[Opening Material for this task section]

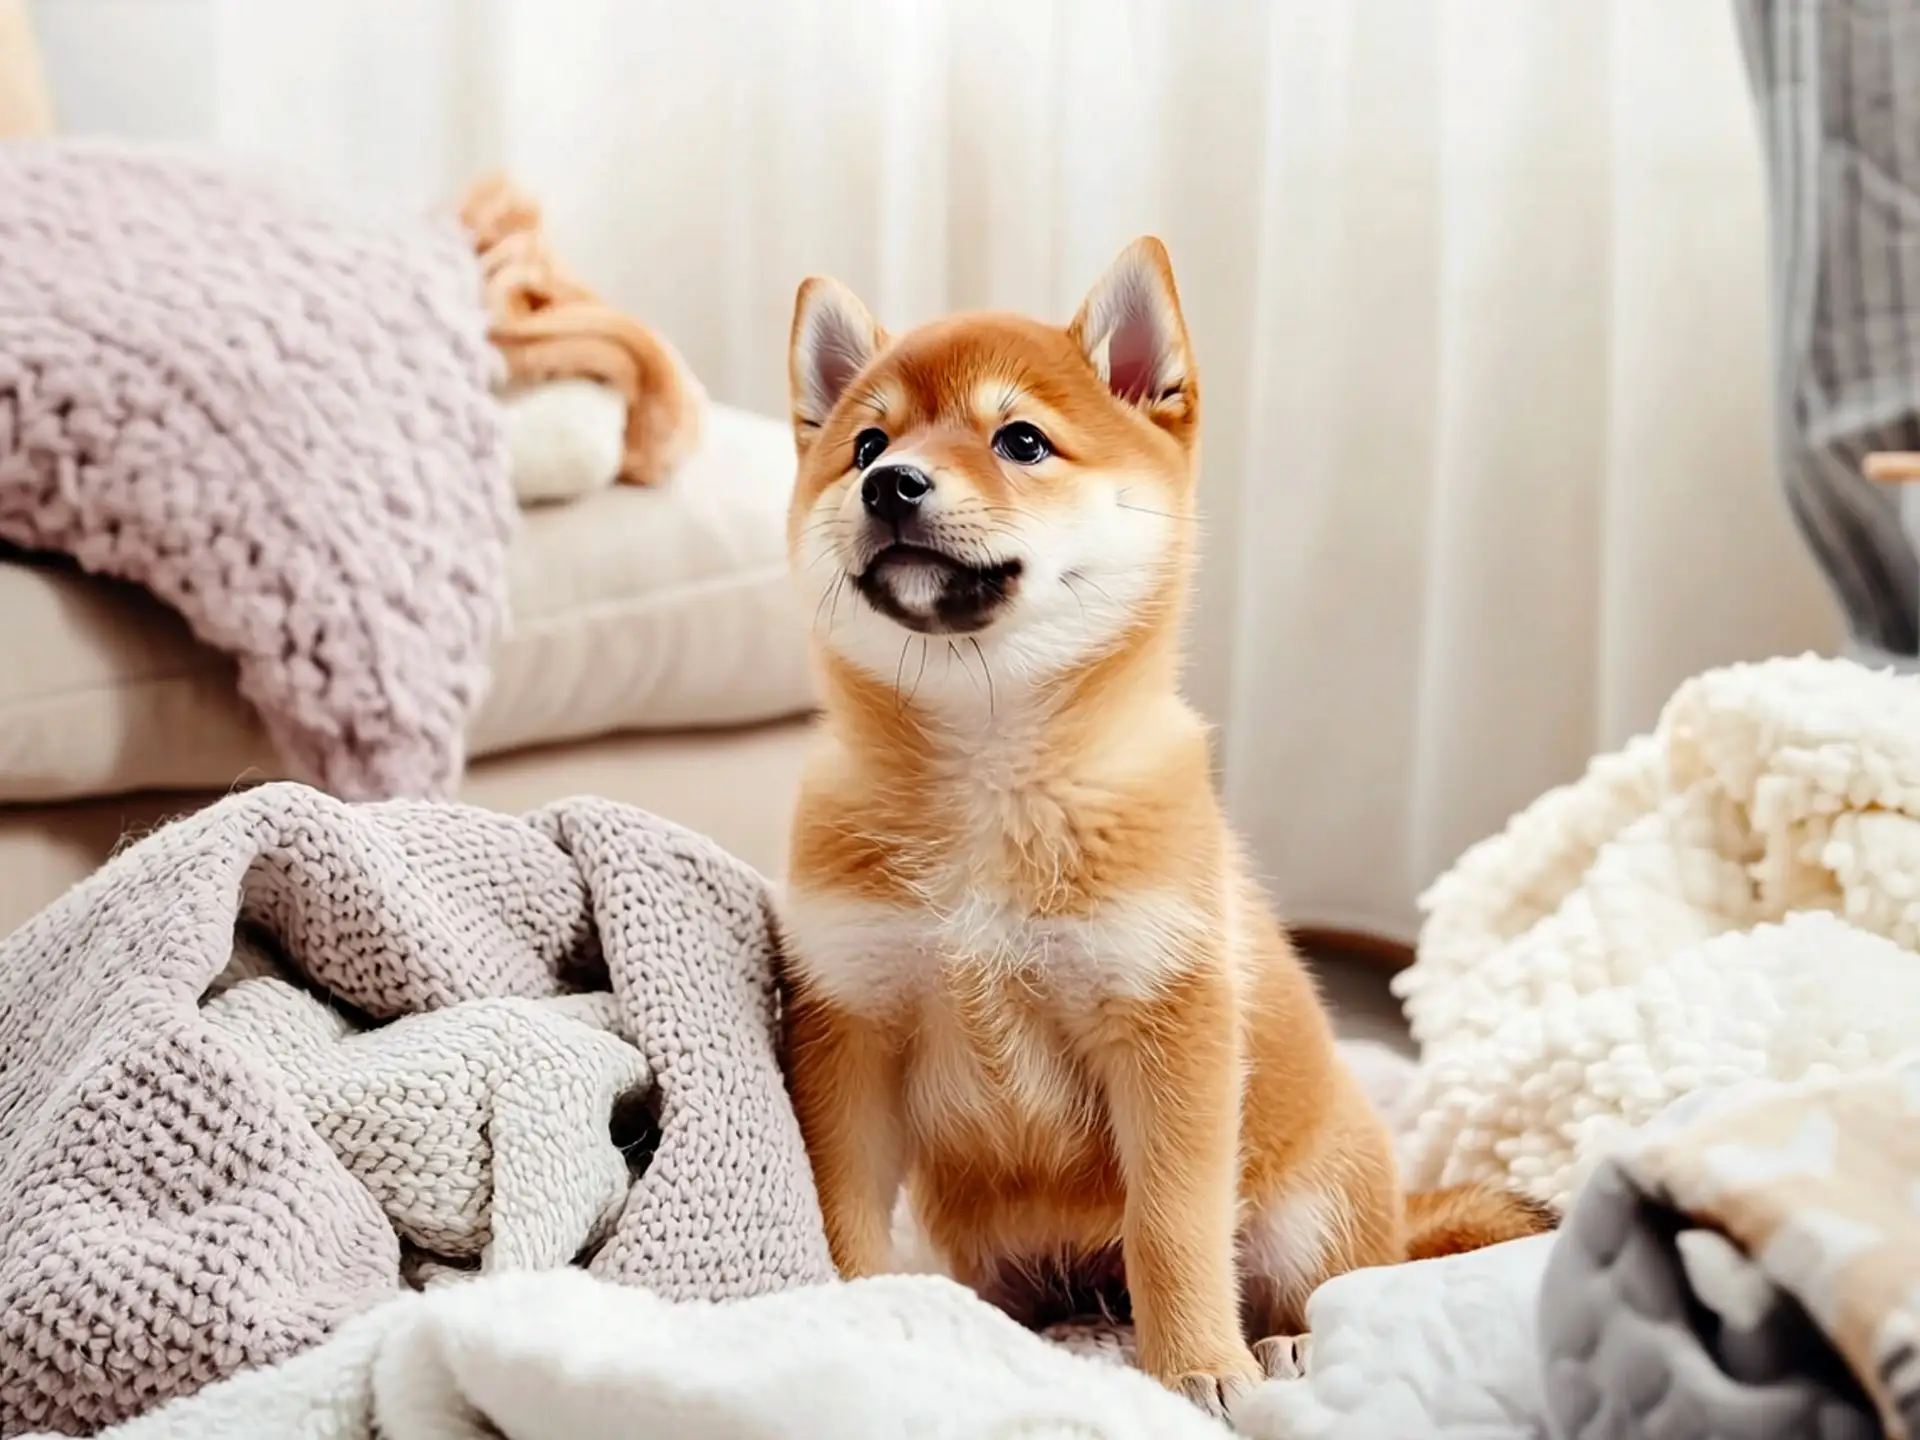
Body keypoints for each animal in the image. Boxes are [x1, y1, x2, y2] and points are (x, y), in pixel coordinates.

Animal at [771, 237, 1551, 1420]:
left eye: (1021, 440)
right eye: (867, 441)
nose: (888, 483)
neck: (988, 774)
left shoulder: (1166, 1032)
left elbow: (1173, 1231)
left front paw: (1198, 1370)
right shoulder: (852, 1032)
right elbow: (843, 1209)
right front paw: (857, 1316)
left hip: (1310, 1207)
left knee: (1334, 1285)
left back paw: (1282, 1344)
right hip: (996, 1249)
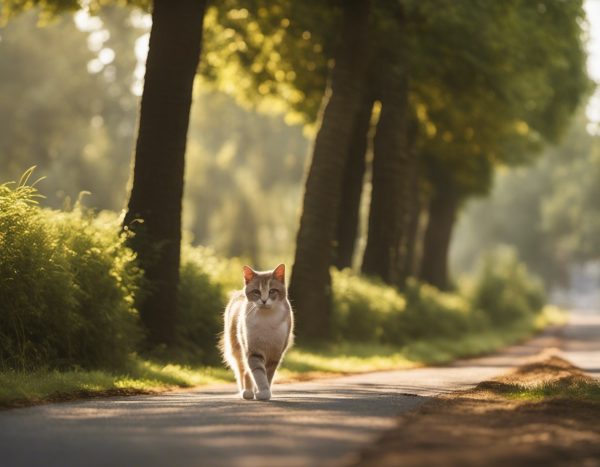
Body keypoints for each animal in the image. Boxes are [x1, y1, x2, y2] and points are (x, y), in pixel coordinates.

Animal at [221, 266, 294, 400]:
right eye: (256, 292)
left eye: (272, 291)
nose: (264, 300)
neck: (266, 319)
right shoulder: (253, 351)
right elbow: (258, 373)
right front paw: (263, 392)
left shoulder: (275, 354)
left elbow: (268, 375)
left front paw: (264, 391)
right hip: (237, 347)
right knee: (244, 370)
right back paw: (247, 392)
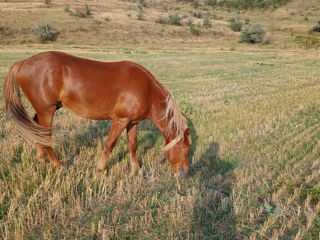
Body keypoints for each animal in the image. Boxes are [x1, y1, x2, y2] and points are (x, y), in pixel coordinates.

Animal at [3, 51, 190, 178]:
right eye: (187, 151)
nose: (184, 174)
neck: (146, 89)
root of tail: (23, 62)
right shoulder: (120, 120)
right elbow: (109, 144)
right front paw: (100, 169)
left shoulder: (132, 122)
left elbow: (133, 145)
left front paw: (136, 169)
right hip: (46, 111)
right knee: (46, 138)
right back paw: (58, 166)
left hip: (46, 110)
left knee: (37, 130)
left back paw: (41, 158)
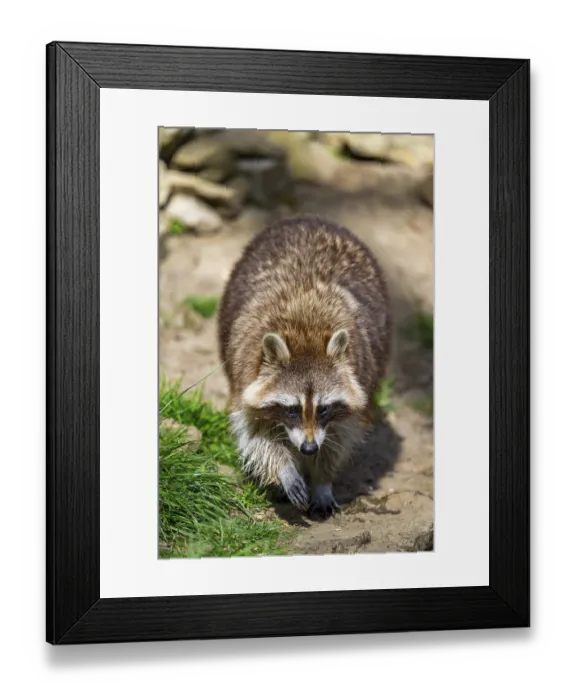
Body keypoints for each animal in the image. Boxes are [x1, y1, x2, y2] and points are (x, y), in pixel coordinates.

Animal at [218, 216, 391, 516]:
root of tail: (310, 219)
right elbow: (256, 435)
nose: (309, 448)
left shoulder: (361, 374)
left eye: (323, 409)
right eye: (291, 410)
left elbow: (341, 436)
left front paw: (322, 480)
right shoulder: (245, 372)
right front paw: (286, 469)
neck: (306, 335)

[Closing Material for this task section]
[Opening Material for this task section]

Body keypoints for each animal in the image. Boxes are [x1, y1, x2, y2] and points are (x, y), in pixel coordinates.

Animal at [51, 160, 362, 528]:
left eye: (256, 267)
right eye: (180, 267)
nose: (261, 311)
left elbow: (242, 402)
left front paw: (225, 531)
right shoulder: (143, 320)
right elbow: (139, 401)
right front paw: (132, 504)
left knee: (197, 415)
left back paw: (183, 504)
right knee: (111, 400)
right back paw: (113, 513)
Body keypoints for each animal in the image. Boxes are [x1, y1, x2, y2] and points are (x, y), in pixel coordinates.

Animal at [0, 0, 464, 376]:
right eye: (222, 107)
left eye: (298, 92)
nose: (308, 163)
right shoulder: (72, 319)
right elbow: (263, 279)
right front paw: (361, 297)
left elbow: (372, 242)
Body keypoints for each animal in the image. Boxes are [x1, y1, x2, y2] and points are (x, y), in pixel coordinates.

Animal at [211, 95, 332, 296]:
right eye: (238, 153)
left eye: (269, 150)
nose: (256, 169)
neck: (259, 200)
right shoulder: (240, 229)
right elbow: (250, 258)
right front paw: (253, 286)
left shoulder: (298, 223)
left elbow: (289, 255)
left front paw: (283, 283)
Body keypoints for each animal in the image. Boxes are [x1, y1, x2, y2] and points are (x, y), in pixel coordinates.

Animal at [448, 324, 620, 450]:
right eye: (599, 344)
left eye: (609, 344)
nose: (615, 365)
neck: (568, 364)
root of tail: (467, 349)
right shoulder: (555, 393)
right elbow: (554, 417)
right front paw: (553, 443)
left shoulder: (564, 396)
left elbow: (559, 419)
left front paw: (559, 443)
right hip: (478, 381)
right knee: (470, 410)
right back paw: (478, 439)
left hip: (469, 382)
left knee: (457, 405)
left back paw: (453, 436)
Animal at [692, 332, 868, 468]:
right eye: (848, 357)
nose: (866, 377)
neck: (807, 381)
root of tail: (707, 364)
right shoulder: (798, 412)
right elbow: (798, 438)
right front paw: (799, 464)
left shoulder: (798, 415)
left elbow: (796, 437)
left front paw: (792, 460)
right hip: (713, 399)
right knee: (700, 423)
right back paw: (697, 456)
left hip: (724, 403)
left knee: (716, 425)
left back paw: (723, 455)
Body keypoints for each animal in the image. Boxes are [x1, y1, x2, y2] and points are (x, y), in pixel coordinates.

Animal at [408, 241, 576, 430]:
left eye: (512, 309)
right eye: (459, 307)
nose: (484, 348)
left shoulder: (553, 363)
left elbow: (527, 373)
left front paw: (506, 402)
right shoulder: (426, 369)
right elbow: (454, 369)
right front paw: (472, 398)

[Closing Material for this task section]
[Opening Material for this task section]

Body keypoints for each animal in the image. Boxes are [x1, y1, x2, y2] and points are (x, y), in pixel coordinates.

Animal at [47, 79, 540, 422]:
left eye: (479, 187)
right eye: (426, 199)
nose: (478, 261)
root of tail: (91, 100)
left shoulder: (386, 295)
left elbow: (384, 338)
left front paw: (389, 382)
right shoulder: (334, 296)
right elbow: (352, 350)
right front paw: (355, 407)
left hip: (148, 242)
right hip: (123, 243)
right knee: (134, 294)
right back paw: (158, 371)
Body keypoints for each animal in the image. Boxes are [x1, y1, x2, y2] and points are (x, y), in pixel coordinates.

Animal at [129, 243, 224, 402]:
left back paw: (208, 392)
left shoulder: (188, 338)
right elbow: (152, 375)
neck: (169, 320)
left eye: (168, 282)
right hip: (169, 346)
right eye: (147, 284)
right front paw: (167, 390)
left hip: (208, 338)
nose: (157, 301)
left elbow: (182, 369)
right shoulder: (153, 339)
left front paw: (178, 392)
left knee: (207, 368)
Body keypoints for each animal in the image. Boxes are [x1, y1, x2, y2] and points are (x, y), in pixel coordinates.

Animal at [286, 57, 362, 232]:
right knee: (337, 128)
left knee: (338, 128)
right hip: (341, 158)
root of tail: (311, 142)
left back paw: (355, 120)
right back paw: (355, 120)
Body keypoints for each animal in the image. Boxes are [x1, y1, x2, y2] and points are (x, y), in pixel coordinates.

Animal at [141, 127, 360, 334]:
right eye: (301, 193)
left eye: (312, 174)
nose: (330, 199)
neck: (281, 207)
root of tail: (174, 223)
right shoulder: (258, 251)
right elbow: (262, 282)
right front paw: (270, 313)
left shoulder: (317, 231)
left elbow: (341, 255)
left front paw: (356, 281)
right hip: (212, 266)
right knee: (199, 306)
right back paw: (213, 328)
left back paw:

[Closing Material for this task section]

_Exercise_
Reproduce the lines above, beginning at the line with "left elbow: (341, 436)" and stopping after the line with "neck: (306, 335)", exactly as they are.

_Response to the task_
left elbow: (341, 436)
left front paw: (322, 480)
right shoulder: (245, 372)
right front paw: (286, 469)
neck: (306, 335)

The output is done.